### Text segment

A Tall Order: How Height Bias Influences Your Viewpoint and the Psychology of Dating

October 30, 2016  |  By: Kristen Berman

Before the dinner party, I wore heels about one day a week. After the dinner party, I now wear heels every day.

What changed? How could a dinner party hack someone’s mindset on shoe-wear in such a fundamental way?

To understand this let’s first agree that height matters. Research confirms that height bias has a fundamental effect on how we treat each other. And the impact has consequences. Tall men and women end up securing promotions and dates more than short men and women. According to one study, a person who is 6 feet tall would be predicted to earn nearly $166,000 more over the course of a 30-year career than someone who is 5 feet 5 inches.

pair of platform shoes designed by Thomas Koff

When people entered the party they were asked to take off their shoes and put on a pair of platform shoes designed by Thomas Koff. Thomas is a mastermind maker and created shoes that made everyone at this dinner party a stunning 6’4. He played God and manifested a version of reality in which everyone was the same height.

Everyone saw eye to eye for the first time. We literally got on each other’s level.

eye to eye
platform shoes

At first, all we could talk about was how weird this new paradigm was, “I can see the top of your head!” the previously under-privileged short people exclaimed. And then we started having real conversations. We talked about relationships and passions. We got distracted discovering new friends and forgot we were wearing these height-equalizing shoes.

######
### Given records

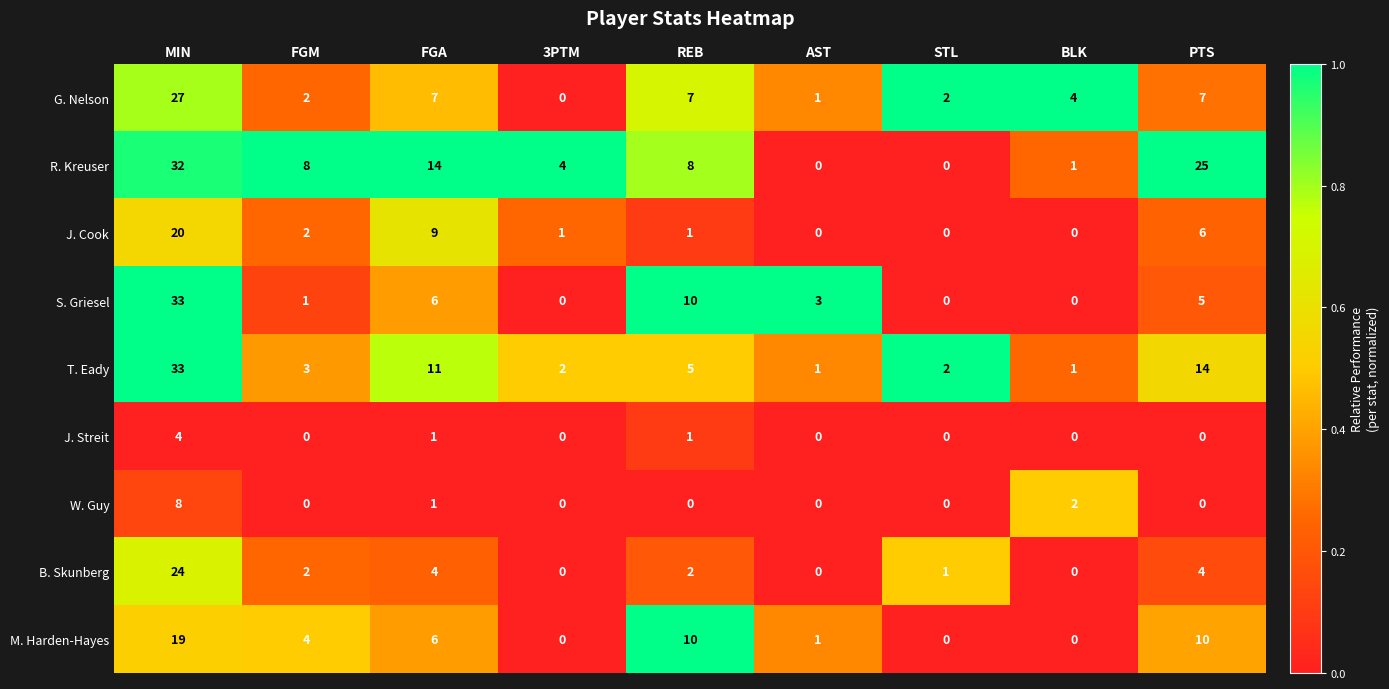

What is the difference between the M. Harden-Hayes values at REB and FGA?

4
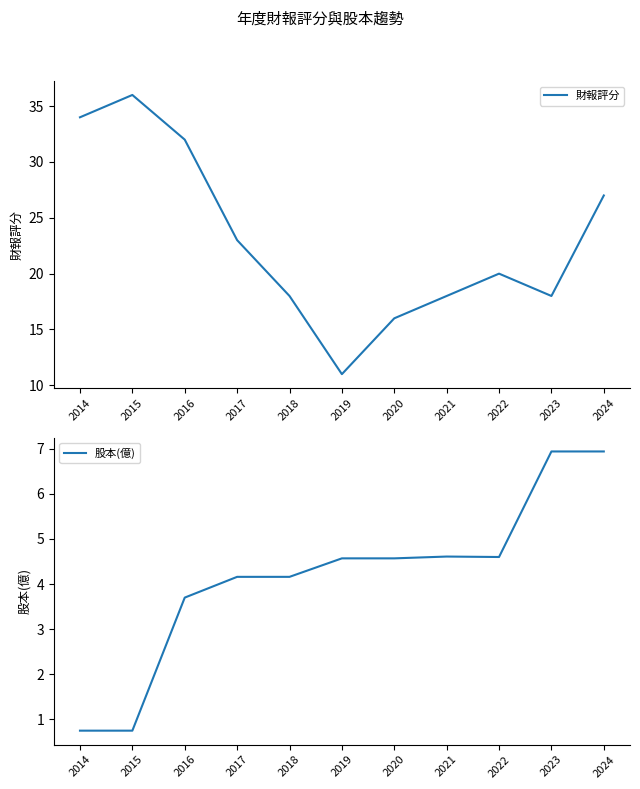

What are all the series names shown in the legend?

財報評分, 股本(億)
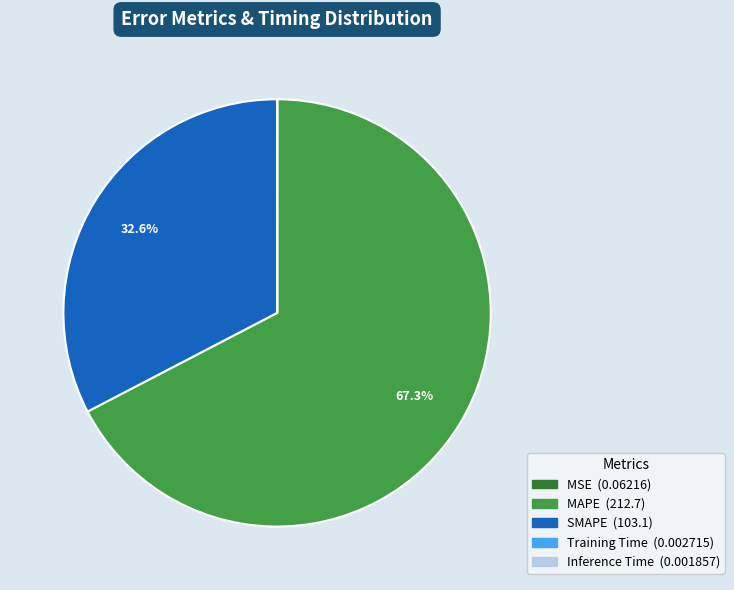

Which category has the biggest portion of the pie?

MAPE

######

● Problems and tasks:
**A)** For each statement, say whether it agrees with the article on height bias, answering yes or no and quoting the deciding words: (i) Before the dinner party, the writer wore heels about one day a week. (ii) The platform shoes made everyone at the party 6 feet tall. (iii) Guests put the platform shoes on over their own shoes.
**B)** Write what comes next in the article on height bias, starting after its final sentence.
The records have no connection to the text.

● Responses to the exercise:
**A)**
(i) Yes: "Before the dinner party, I wore heels about one day a week."
(ii) No: "created shoes that made everyone at this dinner party a stunning 6’4."
(iii) No: "they were asked to take off their shoes and put on a pair of platform shoes designed by Thomas Koff."

**B)**
…a 5’10 male walked into the room.

To be clear, 5’10 is an average height for an American male. But at that point in the evening, it seemed that this man was a legal definition midget. He attempted to join in on the conversation but after a couple minutes the chatter floated above his head and then excluded him completely. By seeing our behavior without the ability to explain it away by some other variable, we had to admit height impacted our perception of other people.

height-equalizing shoes

To figure out how our world changed when we were equalized we asked people some questions.

Before people put on the shoes we asked them what height they would optimally want to be — given they could choose their height. We then asked the same question after they took off their shoes.

No matter male or female, short or tall, people want to be taller.

[see 90’s rap “I wish…” for less scientific, but equally powerful data]

Before the event tall people wanted 1 more inch, average height people wanted 3 more inches and short people wanted a 3.5 inch increase.

How did our height requests change after walking around as 6’4 for two hours?

After experiencing the world from another level and trying on the shoes, the average person still wanted 3 more inches. No change.

But the short person, possibly realizing how short they are, wanted one additional inch, bringing their total height request to 5 inches.

This data echos what we heard from short people at the event — most shorter people were amazed at their new found confidence with the additional boost. It seems that short people may not realize the extent to which their height is a handicap on their interactions.

Perhaps height is like gender and weight. We understand when people are overweight that this may change our perspective, but by not acknowledging it we forget how much it factors into our decision-making. Likewise, with gender — women may understand that men get more advantages at work, but without knowing exactly what they are, we don’t fully factor them in.

And tall people?

In contrast to the shorter people, tall people retracted their height request and said they were quite happy to stay at the height they were already at.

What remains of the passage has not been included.